- WHAT YOU NEED TO DO: Extract each line of the records below that contains the word "Curabitur".
━━━ AVAILABLE DATA
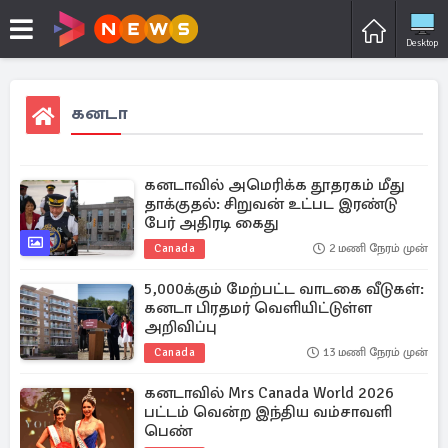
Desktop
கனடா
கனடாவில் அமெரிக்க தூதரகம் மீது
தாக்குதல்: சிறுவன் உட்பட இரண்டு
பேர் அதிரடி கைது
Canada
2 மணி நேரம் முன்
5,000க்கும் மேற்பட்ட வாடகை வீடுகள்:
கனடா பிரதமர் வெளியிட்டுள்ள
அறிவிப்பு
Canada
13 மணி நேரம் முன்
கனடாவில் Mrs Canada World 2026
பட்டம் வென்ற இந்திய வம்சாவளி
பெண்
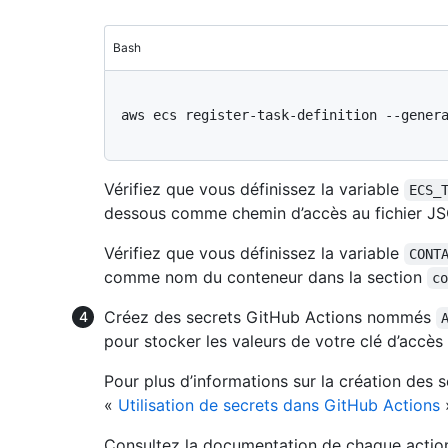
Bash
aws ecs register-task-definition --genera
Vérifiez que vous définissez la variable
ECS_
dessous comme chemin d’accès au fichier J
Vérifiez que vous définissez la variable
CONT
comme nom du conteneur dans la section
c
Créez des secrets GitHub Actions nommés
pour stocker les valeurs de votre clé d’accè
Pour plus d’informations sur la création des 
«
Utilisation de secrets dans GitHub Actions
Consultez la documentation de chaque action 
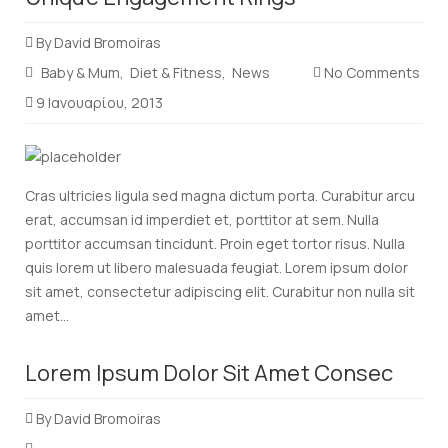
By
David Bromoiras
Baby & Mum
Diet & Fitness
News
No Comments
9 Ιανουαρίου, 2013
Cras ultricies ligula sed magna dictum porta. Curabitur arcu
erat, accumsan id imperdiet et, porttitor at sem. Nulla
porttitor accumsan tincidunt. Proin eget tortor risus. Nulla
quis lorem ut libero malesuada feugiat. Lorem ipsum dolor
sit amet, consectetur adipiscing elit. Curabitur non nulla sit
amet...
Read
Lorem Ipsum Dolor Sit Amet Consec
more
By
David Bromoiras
━━━━━━
- RESULT OF THE TASK:
Cras ultricies ligula sed magna dictum porta. Curabitur arcu
sit amet, consectetur adipiscing elit. Curabitur non nulla sit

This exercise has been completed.